Future Explorations¶
To address these limitations and expand the capabilities of our video analysis system, here are some promising areas to explore:
- Timestamp Extraction: Enhance the model to provide timestamps for each recommendation or point of interest mentioned in the video. This could be achieved by:
class TimestampedRecommendation(BaseModel):
timestamp: str
timestamp_format: Literal["HH:MM", "HH:MM:SS"] # Helps with parsing
recommendation: str
class EnhancedRecommendations(BaseModel):
destinations: list[TouristDestination]
timestamped_mentions: list[TimestampedRecommendation]
-
Speaker Diarization: Implement speaker recognition to attribute recommendations to specific individuals.

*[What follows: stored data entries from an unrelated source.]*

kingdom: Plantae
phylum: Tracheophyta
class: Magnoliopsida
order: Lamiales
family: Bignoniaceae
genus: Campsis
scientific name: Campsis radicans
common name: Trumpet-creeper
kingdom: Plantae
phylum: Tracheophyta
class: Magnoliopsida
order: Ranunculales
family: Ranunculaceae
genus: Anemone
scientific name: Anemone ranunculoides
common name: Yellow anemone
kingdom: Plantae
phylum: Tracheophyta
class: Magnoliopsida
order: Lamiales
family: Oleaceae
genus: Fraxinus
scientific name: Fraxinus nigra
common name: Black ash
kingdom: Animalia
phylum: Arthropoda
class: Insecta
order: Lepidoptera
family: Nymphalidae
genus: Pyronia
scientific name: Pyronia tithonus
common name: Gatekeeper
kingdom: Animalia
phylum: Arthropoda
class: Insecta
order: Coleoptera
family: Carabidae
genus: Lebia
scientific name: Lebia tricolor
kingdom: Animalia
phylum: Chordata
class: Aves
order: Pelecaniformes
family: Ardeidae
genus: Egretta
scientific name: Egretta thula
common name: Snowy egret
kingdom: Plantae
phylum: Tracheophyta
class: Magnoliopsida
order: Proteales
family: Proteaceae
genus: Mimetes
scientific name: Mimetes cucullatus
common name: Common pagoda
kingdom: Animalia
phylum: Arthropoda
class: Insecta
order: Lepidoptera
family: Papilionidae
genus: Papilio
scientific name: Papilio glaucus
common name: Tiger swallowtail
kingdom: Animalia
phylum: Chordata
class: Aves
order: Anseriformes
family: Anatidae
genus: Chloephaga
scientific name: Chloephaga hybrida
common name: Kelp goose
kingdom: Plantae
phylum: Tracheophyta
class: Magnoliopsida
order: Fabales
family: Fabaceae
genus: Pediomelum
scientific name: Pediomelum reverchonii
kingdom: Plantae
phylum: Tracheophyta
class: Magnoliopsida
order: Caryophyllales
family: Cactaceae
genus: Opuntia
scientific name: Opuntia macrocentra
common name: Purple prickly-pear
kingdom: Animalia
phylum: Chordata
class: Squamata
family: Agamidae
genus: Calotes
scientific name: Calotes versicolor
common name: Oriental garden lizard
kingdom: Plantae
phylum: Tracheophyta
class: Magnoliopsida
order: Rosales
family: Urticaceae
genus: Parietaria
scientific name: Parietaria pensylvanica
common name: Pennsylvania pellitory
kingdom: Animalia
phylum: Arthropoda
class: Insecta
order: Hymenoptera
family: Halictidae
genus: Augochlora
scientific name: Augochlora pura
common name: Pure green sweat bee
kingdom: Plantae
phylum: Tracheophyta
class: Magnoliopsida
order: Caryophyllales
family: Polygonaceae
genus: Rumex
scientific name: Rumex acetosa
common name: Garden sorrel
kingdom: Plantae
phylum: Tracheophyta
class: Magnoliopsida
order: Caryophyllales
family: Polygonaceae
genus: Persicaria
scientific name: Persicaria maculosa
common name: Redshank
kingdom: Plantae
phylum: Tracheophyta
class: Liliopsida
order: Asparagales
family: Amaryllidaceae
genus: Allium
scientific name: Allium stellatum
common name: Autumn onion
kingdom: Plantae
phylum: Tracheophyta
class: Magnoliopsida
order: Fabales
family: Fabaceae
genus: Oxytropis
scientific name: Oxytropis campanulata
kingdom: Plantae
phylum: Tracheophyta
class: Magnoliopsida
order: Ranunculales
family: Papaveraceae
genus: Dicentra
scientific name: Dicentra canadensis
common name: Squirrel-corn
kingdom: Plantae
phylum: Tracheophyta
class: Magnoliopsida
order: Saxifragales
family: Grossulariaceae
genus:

This could be particularly useful for videos featuring multiple hosts or interviewees.
-
Segment-based Analysis: Process longer videos in segments to maintain accuracy and capture all relevant information. This approach could involve:
-
Splitting the video into smaller chunks
- Analyzing each chunk separately
-
Aggregating and deduplicating results
-
Multi-language Support: Extend the model's capabilities to accurately analyze videos in various languages and capture culturally specific recommendations.
-
Visual Element Analysis: Enhance the model to recognize and describe visual elements like landmarks, food dishes, or activities shown in the video, even if not explicitly mentioned in the audio.
-
Sentiment Analysis: Incorporate sentiment analysis to gauge the speaker's enthusiasm or reservations about specific recommendations.
By addressing these challenges and exploring these new directions, we can create a more comprehensive and nuanced video analysis system, opening up even more possibilities for applications in travel, education, and beyond.